Der Kläger hat für seine Ehefrau Leistungen in Anspruch genommen, die als "Wahlleistungen" über die allgemeinen Krankenhausleistungen, wie sie von der Versorgungsverwaltung als Sachleistung geboten werden, hinausgehen. Deshalb "kann" dem Kläger der für die notwendige Krankenhausbehandlung erforderliche Betrag als Zuschuß gegeben werden (§ 18 Abs 5 Satz 1 BVG). Die Versorgungsverwaltung hat dem Kläger 8.008,- DM gezahlt, diesen Betrag hat sie aus der Anzahl der Krankenhaustage der Ehefrau des Klägers und dem täglichen Pflegesatz des in Anspruch genommenen Krankenhauses errechnet. Mit dem Pflegesatz sind die allgemeinen Krankenhausleistungen abgegolten (BSG SozR 3100 § 18c Nr 17). Im Rahmen des allgemeinen Pflegesatzes (§ 3 Abs 1 Verordnung zur Regelung der Krankenhauspflegesätze vom 25. April 1973 - BGBl I S 333 - wird eine Krankenhauspflege in dem Umfang erbracht, auf den der Versicherte nach § 182 Abs 2 RVO Anspruch hat, das ist der auf eine ausreichende und zweckmäßige Heilbehandlung (BSG SozR 2200 § 184 Nr 13). Da durch den Pflegesatz alle unter Berücksichtigung der Leistungsfähigkeit des Krankenhauses medizinisch zweckmäßigen und ausreichenden Krankenhausleistungen abgegolten werden (§ 3 Abs 1 Bundespflegesatzverordnung) umschließen sie auch eine medizinisch notwendige Behandlung in einer anderen als der allgemeinen Art ein. Deshalb ist grundsätzlich mit dem Zuschuß in Höhe des Pflegesatzes der Betrag für jegliche notwendige Krankenhausbehandlung gedeckt. Für den Anspruch des Klägers ist es deshalb unerheblich, ob es medizinisch geboten war, seine Ehefrau in einem Ein- oder Zweibettzimmer privatärztlich zu behandeln. Wenn diese Behandlung medizinisch geboten war, war das Krankenhaus verpflichtet, sie für die Krankenkasse oder die Versorgungsverwaltung im Rahmen des Pflegesatzes durchzuführen. Es waren dann keine gesondert zu berechnenden "Wahlleistungen", die über die allgemeinen Krankenhausleistungen hinausgingen. Das BSG hat sogar entschieden, daß bei einer stationären Krankenhausbehandlung eines Kindes die Mitaufnahme seiner Mutter, soweit sie aus medizinischen Gründen notwendig ist, mit der Zahlung des allgemeinen Pflegesatzes abgegolten wird (SozR 2200 § 184 Nr 16).

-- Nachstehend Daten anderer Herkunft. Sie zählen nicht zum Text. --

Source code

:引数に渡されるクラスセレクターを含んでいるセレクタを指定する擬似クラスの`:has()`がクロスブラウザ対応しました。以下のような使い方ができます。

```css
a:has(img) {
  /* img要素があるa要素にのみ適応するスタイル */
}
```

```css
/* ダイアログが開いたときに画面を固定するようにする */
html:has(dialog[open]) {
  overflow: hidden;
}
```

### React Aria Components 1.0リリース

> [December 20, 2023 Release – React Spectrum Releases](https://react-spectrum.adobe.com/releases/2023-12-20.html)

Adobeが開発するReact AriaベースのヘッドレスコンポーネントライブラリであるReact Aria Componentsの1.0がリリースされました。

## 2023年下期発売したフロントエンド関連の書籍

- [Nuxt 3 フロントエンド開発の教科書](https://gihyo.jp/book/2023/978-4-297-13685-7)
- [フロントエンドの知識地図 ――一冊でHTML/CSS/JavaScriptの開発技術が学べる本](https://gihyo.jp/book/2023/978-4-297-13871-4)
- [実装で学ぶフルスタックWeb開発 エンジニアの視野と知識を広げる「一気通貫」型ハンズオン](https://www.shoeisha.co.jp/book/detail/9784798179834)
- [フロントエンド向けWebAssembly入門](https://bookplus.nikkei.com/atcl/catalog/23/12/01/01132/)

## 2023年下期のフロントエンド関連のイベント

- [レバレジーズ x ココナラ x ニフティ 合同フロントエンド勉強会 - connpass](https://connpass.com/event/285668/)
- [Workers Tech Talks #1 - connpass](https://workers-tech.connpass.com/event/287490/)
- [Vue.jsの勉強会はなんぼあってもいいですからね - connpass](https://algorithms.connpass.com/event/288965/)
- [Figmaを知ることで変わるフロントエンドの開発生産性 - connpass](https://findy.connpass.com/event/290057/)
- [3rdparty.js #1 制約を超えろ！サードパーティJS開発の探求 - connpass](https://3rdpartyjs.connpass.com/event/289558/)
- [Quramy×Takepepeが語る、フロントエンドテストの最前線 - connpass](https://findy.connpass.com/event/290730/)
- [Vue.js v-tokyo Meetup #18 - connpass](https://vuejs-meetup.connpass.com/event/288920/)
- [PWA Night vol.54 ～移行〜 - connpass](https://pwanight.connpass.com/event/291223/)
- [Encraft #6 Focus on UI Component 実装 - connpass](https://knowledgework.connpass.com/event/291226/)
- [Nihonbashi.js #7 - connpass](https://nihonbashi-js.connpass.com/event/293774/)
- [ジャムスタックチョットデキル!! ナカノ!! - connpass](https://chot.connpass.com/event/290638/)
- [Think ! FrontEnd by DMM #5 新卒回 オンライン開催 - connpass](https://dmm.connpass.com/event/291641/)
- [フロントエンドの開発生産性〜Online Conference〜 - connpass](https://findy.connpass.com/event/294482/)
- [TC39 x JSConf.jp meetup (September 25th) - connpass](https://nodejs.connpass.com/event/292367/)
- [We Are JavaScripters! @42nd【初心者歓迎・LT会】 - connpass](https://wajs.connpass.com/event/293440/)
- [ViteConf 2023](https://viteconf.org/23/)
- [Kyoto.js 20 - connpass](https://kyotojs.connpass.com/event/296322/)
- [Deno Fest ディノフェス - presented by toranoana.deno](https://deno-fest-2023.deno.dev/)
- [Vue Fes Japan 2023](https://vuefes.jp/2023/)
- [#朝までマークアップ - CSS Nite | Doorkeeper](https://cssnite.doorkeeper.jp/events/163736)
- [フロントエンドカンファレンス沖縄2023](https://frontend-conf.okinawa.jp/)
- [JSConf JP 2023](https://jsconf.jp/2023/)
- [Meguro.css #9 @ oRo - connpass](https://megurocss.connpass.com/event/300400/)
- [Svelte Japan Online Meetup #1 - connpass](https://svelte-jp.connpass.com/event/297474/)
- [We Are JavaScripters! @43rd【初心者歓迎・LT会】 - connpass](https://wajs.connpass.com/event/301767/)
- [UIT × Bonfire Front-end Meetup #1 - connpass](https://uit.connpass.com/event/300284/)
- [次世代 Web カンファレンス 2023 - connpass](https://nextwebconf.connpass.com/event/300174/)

Der Kläger begehrt einen höheren Betrag des Zuschusses mit Hinweis auf § 18c Abs 3 Satz 2 BVG (jetzt § 18 Abs 6 BVG in der Fassung der Bekanntmachung vom 22. Januar 1982 - BGBl I S 22 -). Nach dieser Vorschrift können in besonderen Fällen bei der stationären Behandlung eines Beschädigten auch die Kosten für Leistungen übernommen werden, die über die allgemeinen Krankenhausleistungen hinausgehen, wenn es nach den Umständen, insbesondere im Hinblick auf die anerkannten Schädigungsfolgen, erforderlich erscheint. Diese Vorschrift gilt schon ihrem Wortlaut nach nur für den Beschädigten; sie spricht nicht nur ihn besonders an, sondern nimmt auch Bezug auf die nur bei dem Beschädigten selbst vorliegenden anerkannten Schädigungsfolgen. Sie kann, wie das SG angenommen hat, auch ihrem Sinn nach nicht auch auf andere Personen ausgedehnt werden, die als Nichtbeschädigte Anspruch auf Krankenbehandlung haben. Heilbehandlung für Beschädigte und Krankenbehandlung für andere versorgungsberechtigte Personen werden grundlegend voneinander nach Voraussetzungen, Art und Umfang unterschieden (vgl BSG SozR 3100 § 12 Nr 1). Inwieweit hierbei Kosten für die Behandlung des Beschädigten selbst über den Pflegesatz hinaus übernommen werden können, kann hier dahinstehen (vgl dazu BSG SozR 3100 § 18c Nr 17).
Es ist auch nicht gerechtfertigt, dem Kläger einen höheren Zuschuß wegen seiner finanziellen Schwierigkeiten als Härteausgleich zu bewilligen. Der Härteausgleich ist vorgesehen, sofern sich in einzelnen Fällen aus den Vorschriften des BVG besondere Härten ergeben (§ 89 Abs 1 BVG). Das ist hier jedoch nicht der Fall. Das BVG hält für alle medizinisch notwendigen Maßnahmen die entsprechenden Leistungen bereit. Der Kläger und seine Ehefrau haben jedoch eine andere Art medizinischer Leistungen in Anspruch genommen, als sie das BVG für eine zweckmäßige und ausreichende Versorgung nach den Regeln der ärztlichen Kunst bereit hält.
Die Kostenentscheidung folgt aus § 193 SGG.